If a line of the records contains the word "Acheter", list it.

* [Excerpted records]:
%%

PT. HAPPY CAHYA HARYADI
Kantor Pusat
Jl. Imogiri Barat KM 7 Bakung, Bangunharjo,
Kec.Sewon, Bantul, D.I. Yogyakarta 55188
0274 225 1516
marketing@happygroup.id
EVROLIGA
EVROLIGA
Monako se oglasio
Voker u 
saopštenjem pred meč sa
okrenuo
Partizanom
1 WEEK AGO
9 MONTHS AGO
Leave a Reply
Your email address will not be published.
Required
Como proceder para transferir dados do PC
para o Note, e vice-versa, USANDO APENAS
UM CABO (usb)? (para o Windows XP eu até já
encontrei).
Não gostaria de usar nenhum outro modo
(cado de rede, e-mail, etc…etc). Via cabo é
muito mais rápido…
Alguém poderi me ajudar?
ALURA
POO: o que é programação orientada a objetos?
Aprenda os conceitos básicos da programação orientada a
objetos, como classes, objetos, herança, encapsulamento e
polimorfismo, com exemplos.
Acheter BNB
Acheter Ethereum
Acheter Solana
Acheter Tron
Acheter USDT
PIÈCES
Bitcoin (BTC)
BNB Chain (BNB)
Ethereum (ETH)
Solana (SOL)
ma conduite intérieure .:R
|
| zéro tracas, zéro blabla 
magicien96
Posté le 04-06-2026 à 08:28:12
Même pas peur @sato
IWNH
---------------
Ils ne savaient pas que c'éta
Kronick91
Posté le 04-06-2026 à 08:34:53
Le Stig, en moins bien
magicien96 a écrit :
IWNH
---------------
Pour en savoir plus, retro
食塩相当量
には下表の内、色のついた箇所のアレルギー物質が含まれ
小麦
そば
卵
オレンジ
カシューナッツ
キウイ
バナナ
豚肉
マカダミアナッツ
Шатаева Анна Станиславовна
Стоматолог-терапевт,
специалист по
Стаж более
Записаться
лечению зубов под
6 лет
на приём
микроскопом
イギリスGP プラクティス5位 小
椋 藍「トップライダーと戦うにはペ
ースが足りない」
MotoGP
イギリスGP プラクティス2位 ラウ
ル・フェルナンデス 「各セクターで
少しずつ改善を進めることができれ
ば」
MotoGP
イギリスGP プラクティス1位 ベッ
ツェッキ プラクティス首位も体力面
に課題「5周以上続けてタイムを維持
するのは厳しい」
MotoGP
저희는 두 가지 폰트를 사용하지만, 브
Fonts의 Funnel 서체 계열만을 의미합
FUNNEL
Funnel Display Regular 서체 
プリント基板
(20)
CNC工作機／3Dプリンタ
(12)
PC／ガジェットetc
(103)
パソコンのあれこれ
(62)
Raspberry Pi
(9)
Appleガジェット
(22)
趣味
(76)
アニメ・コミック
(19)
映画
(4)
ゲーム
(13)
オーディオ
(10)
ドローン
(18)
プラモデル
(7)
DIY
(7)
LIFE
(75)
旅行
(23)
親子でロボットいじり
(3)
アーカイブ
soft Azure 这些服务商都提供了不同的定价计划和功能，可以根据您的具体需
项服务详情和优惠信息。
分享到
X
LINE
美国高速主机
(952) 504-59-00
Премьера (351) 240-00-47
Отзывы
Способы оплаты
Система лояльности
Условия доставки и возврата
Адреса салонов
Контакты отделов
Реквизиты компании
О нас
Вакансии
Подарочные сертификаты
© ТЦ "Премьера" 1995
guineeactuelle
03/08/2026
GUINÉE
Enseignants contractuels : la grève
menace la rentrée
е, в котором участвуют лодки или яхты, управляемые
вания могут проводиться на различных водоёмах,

%%

* [Answer]:
Acheter BNB
Acheter Ethereum
Acheter Solana
Acheter Tron
Acheter USDT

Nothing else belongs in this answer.